Having heard tales of this 'Qrow', Weiss strongly doubted those were his exact words. That thought, though, was a distant one, because Ruby's eyes had drifted to Weiss' scar, and lingered there. Weiss felt exposed, open before that gaze. Self-discipline kept her in place, but her insides writhed.
Yet Ruby's face didn't look like others' had when they looked at her scar. Her gaze was not an Atlesian gaze. There was no hint of horror, revulsion, distaste, pity… none of that. There was only intrigue, and maybe a hint of admiration.
Ruby looked away from the mirror; Weiss suddenly remembered about breathing. She blinked twice, and saw Ruby putting the powder away. "Don't hide your scar," she admonished gently, before turning to face Weiss directly and making Weiss feel, if anything, even more naked than before. "I think it's your best feature."
And now Weiss felt like she was gripped by the same metal fist that had scarred her in the first place.
"Ruby Rose," she said determinedly, even though it felt like her mouth was full of ashes, "are you… flirting with me?"
At that, Ruby flinched. She blinked rapidly. "What? No! Of course not. I mean… uh… yeah. You didn't know, so… I told you! Right."

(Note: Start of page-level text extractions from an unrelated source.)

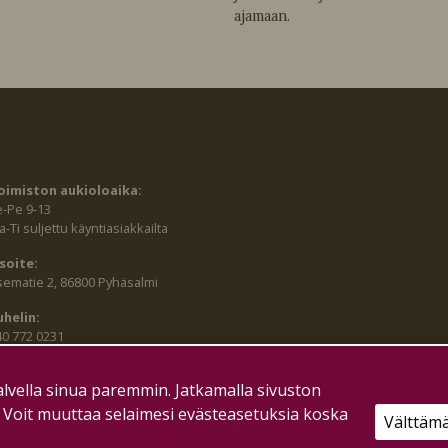
ajamaan.
oimiston aukioloaika:
e-Pe 9-13
-Ti suljettu käyntiasiakkailta
soite:
sematie 2, 86800 Pyhäsalmi
uhelin:
40 772 0231
lvella sinua paremmin. Jatkamalla sivuston
. Voit muuttaa selaimesi evästeasetuksia koska
Välttäm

Weiss nodded, which was surprisingly easy; she felt light-headed, and her ears were full of buzzing. "Right. Of course."
Ruby took a step backwards, wobbling uncertainly on unfamiliar high-heels. "Oh! And my sister—Yang—you know she's Yang—she was looking for you! So… now you know!"

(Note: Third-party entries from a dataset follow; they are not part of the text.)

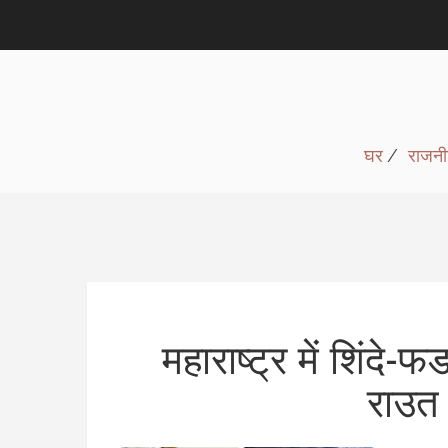
घर
राजनी
महाराष्ट्र में शिंद
राउत 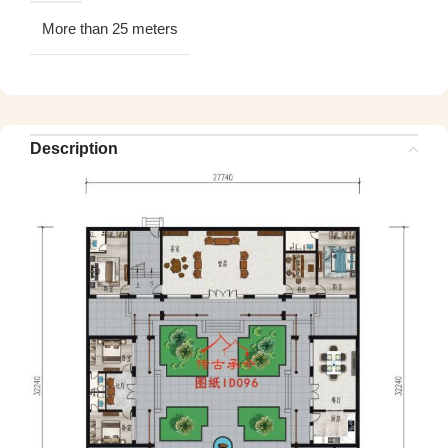
More than 25 meters
Description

And she was out the door in a flurry of rose petals.
Weiss shook her head, as if trying to clear it after whatever had just happened. She wasn't sure she could put a name to it. All she knew was that her heart was galloping, and she felt a strange warmth in her chest, and she didn't hate her scar as much.
She looked in the mirror again. She saw her reflection smile slightly.
One bad mother.
It was laughable for someone to self-censor that much, yet, somehow, for Ruby it worked. The point still got across. Against all odds, it took root.
Weiss righted her posture. Chin up. Back straight. Shoulders slightly back. There she was. There was Weiss Schnee, scar and all.
Maybe she wasn't objectively beautiful after all. But she was subjectively beautiful to the people who mattered. To them, she wasn't beautiful in spite of the scar, but because of the scar. The people who couldn't see that? Well, who cared what they thought!
If Neptune couldn't see that, he was a fool. He didn't know what he was missing. She'd stick with the people who could.
Her heartrate didn't slow as her thoughts drifted.